114 Views Asked by At

When you have a 1D function $f(x)$, the vector $x$ that satisfies $\nabla f(x) = 0$ is a stationary point which is a minimum when $f$ is convex.


Consider a multilinear function (linear in all arguments) that is defined on a compact set, so that it does attain minimum and maximum value.

$$f(x,y) = x(1-y)$$

The gradient of $f$ along $x$ is

$$\nabla_x f(x,y) = (1-y)$$

What does it mean to set $\nabla_x f(x,y) = 0$?

At this condition, we do not recover some $x$ that gives a minimum value to $f(x,y)$, but instead a function of $y$, which satisfies $y = 1$.

What does this condition tell us ?Does it tell us that $f(x,y)$ is minimized at $y = 1$ no matter what $x$? Or is it at the minimizer $x$, $y$ must be equal to $1$

1

There are 1 best solutions below

0
On BEST ANSWER

First you need to distinguish between stationary point and minimum. Stationarity is a necessary, but not sufficient, condition for minimum. The condition (or actually definition) of stationarity over a set $U$, is that for $x\in \text{int}(U)$ we have $\nabla f(x)=0$. If the set $U$ is open then every $x\in U$ is in the interior, however for closed convex sets, the condition for stationarity becomes $\nabla f(x)^T(y-x)\geq 0, \; \forall y\in U$. This means that the directional derivative is nonnegative in all directions at a point $x$.

Second, for convex functions stationarity is also a sufficient condition for optimality. This is the case for $f(x)=x^2$ for example, but not for $f(x)=x^3$ as pointed out in a comment.
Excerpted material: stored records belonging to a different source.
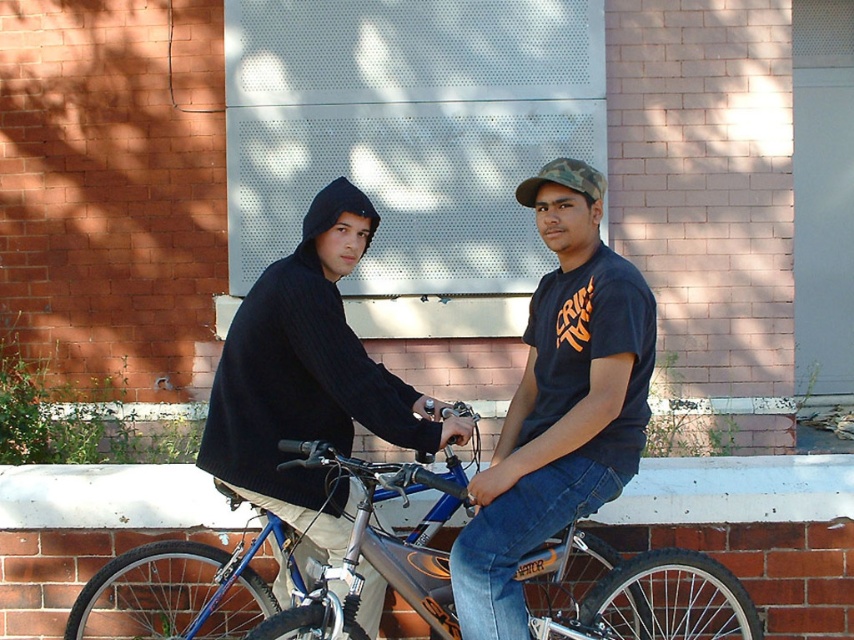
How far apart are blue metallic bicycle at center and white painted brick ledge at lower center?

blue metallic bicycle at center is 49.89 centimeters away from white painted brick ledge at lower center.

Does point (110, 600) come in front of point (79, 465)?

Yes, it is.

Where is `blue metallic bicycle at center`? The width and height of the screenshot is (854, 640). blue metallic bicycle at center is located at coordinates (285, 566).

Does matte black t-shirt at center appear under dark blue knit hoodie at left?

Yes, matte black t-shirt at center is below dark blue knit hoodie at left.

Which is more to the right, matte black t-shirt at center or dark blue knit hoodie at left?

From the viewer's perspective, matte black t-shirt at center appears more on the right side.

Where is `matte black t-shirt at center`? matte black t-shirt at center is located at coordinates (559, 403).

Where is `matte black t-shirt at center`? The image size is (854, 640). matte black t-shirt at center is located at coordinates (559, 403).

Does point (515, 611) lie behind point (136, 483)?

That is False.

In order to click on matte black t-shirt at center in this screenshot , I will do `click(559, 403)`.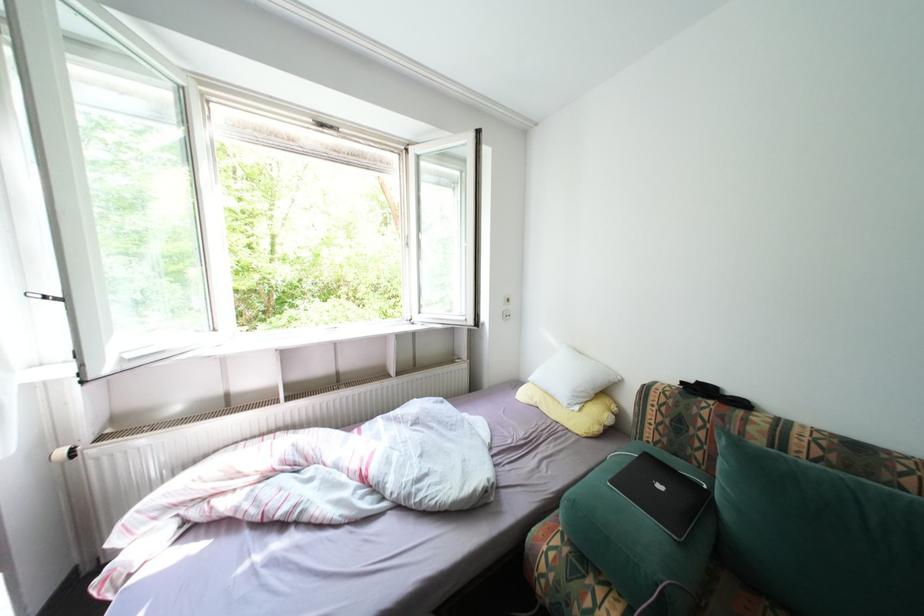
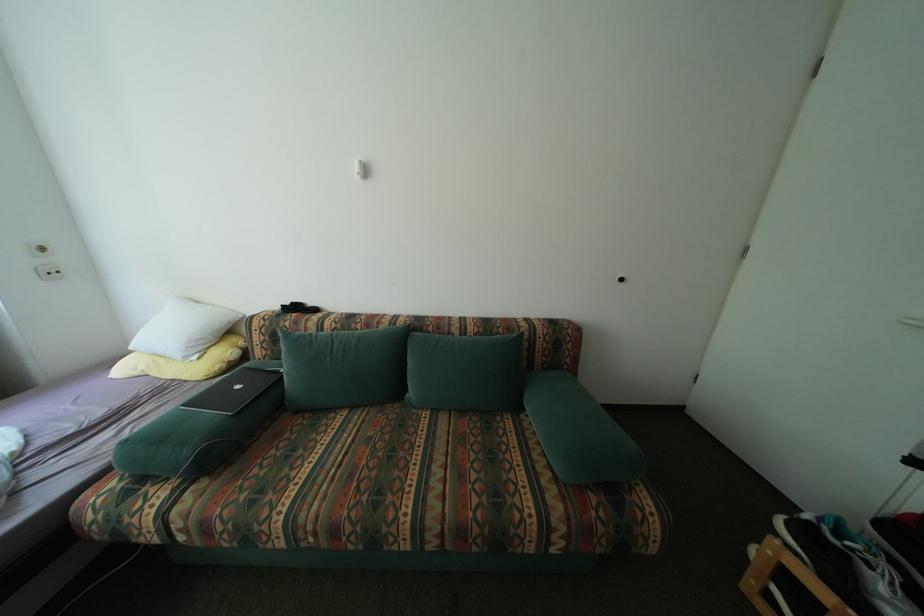
Question: How did the camera likely rotate?

Choices:
 (A) Left
 (B) Right
 (C) Up
 (D) Down

Answer: (B)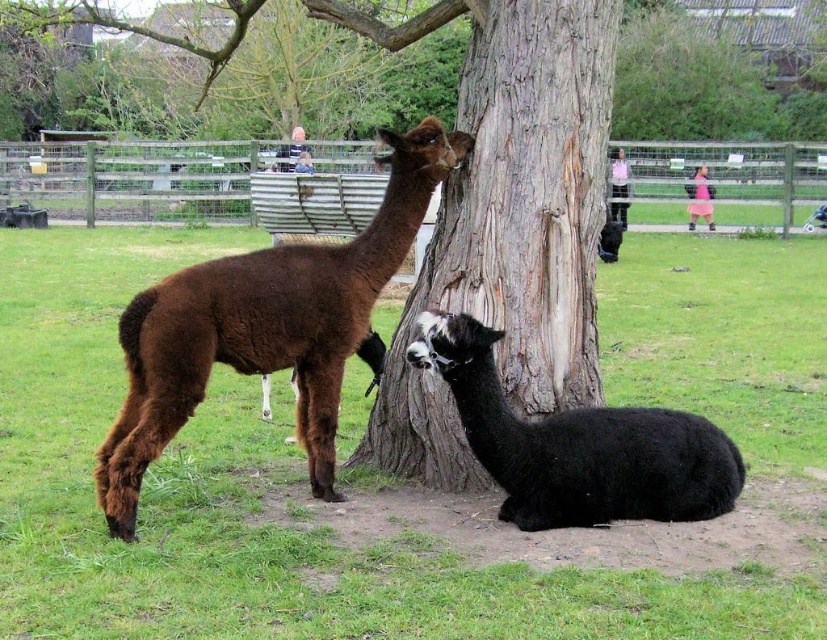
You are a photographer aiming to capture a closeup of the brown rough bark at center while also including the brown woolly alpaca at left in the frame. Based on their positions, will you need to adjust your camera angle to include both subjects?

Yes, you need to adjust your camera angle because the brown rough bark at center is closer to you than the brown woolly alpaca at left, so tilting the camera slightly downward would allow both subjects to be in the frame.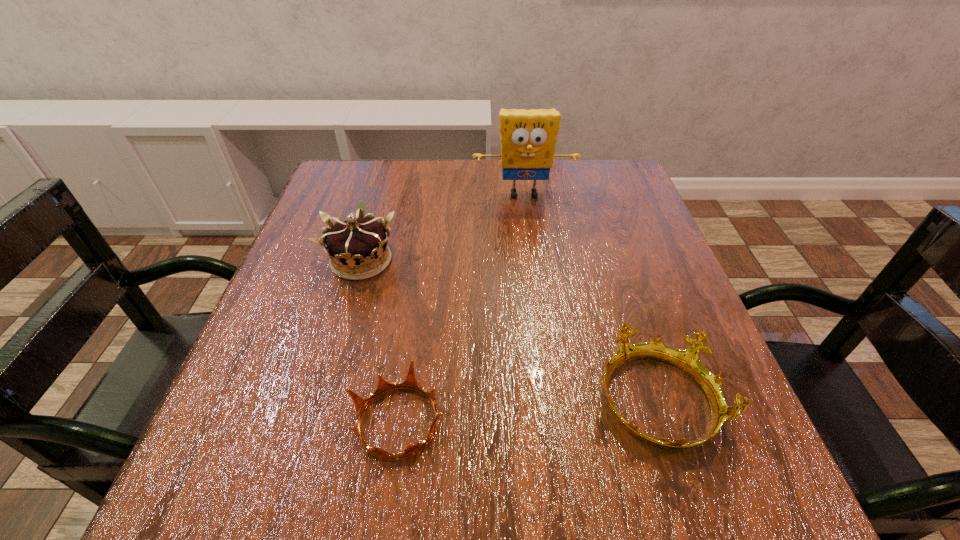
In the image, there is a desktop. At what (x,y) coordinates should I click in order to perform the action: click on free region at the right edge. Please return your answer as a coordinate pair (x, y). Looking at the image, I should click on (624, 256).

Locate an element on the screen. The image size is (960, 540). vacant space at the far left corner of the desktop is located at coordinates [x=337, y=163].

Locate an element on the screen. blank space at the far right corner of the desktop is located at coordinates coord(622,193).

Locate an element on the screen. empty space that is in between the tallest object and the third shortest object is located at coordinates point(443,227).

The image size is (960, 540). In order to click on free area in between the second tallest crown and the second farthest object in this screenshot , I will do `click(509, 331)`.

This screenshot has height=540, width=960. Find the location of `empty space that is in between the shortest crown and the third tallest object`. empty space that is in between the shortest crown and the third tallest object is located at coordinates (527, 412).

Where is `vacant space in between the rightmost crown and the sponge`? The width and height of the screenshot is (960, 540). vacant space in between the rightmost crown and the sponge is located at coordinates (590, 298).

The width and height of the screenshot is (960, 540). I want to click on free point between the second tallest object and the third tallest object, so click(509, 331).

I want to click on vacant space that's between the shortest object and the tallest crown, so click(x=380, y=341).

The height and width of the screenshot is (540, 960). I want to click on free spot between the shortest object and the sponge, so click(461, 308).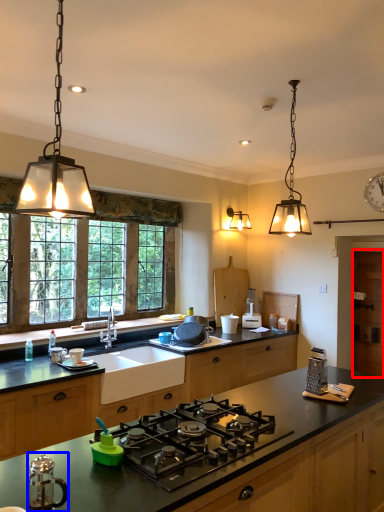
Question: Which object appears closest to the camera in this image, cabinetry (highlighted by a red box) or kitchen appliance (highlighted by a blue box)?

Choices:
 (A) cabinetry
 (B) kitchen appliance

Answer: (B)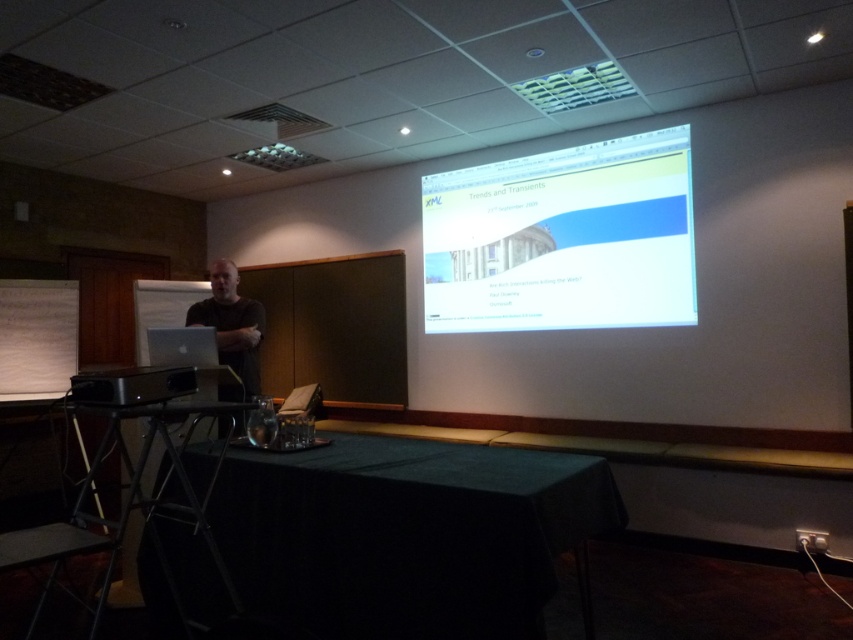
Question: Estimate the real-world distances between objects in this image. Which object is farther from the black plastic projector at lower left?

Choices:
 (A) black matte shirt at center
 (B) black fabric table at lower center
 (C) white glossy projector screen at upper center

Answer: (C)

Question: Which point appears closest to the camera in this image?

Choices:
 (A) (688, 262)
 (B) (173, 508)
 (C) (236, 586)

Answer: (B)

Question: Which point is farther to the camera?

Choices:
 (A) (560, 218)
 (B) (178, 502)

Answer: (A)

Question: Is white glossy projector screen at upper center in front of black matte shirt at center?

Choices:
 (A) yes
 (B) no

Answer: (B)

Question: Can you confirm if black matte shirt at center is positioned to the right of black plastic projector at lower left?

Choices:
 (A) no
 (B) yes

Answer: (A)

Question: Does white glossy projector screen at upper center appear under black matte shirt at center?

Choices:
 (A) no
 (B) yes

Answer: (A)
Lastly, the function you presented is indeed bilinear, however it is not linear or convex in general ("jointly"). Therefore even if the derivative w.r.t. $x, y$ equals zero, you will not necessarily have a minimum point. In this specific case, you will have a saddle point. What you do know is that in order for the derivative w.r.t. $x$ to equal zero, then we must have $y=1$. This is necessary for stationarity (but again, not sufficient). Notice that by ignoring the $y$ variable, you actually look at your function as it was $f_y(x)=x(1-y)$, where $y$ is just a parameter and not a variable. In that case the derivative will be zero iff the parameter $y=1$ and in fact you'll have a constant function $f(x)=0$. This also highlights the fact that linear functions have a zero derivative iff they are constant.